菩提樹の幹の辺りで巨大な爆発が起こった。ラフレシアが咲いたような爆発。けたたましい光に呑まれ、芝の広範囲にあった賑わいが静止する。坑道が揺れる。静止の奥の耳鳴り。
耳鳴りが収束していくと、囁き声のような悲鳴が聞こえてくる。悲鳴が大きくなっていく。
逃げ惑うエルフ。菩提樹から離れるよう避難を扇ぐエルフ。菩提樹付近の沢に固まり、呆気に取られるエルフやリトルフェイ。
戸惑い顔で、慌てながら、坑道から出ることだけを考えた逃走する群れがやってくる。炎と爆炎を背景に、土埃が舞う。
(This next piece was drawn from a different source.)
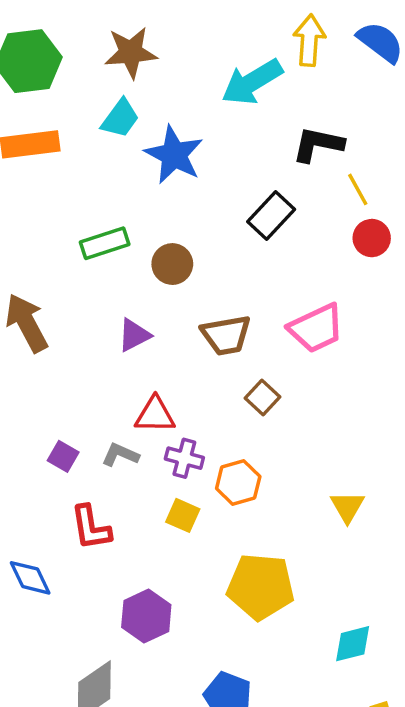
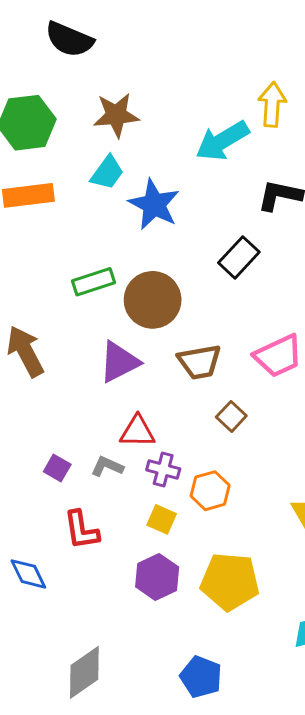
brown circle: (172, 264) -> (153, 300), size x1.6
purple triangle: (134, 335) -> (119, 362), size x1.4
purple hexagon: (146, 616) -> (157, 577), moved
すべって転んだ者もろとも芝を踏みしめた。初めは気づいた者から避けるのだが、後続の者から踏んでいく。何度も踏まれる。踏み外して転倒した者から芝の一部になる。踏まれる。
芝の上で体をくねらせる開多、沙汰彦、フィーナディーアに大群が到達すると、彼らも芝も一部になった。踏み潰された。仰向けやうつ伏せの三人の腹や顔を、成人したエルフたちは構わず踏みつけていった。呻き声は、我先に逃げる者たちの喧噪にかき消された。
焚豊は観察するように、注意深く開多の様子を凝視し続けていた。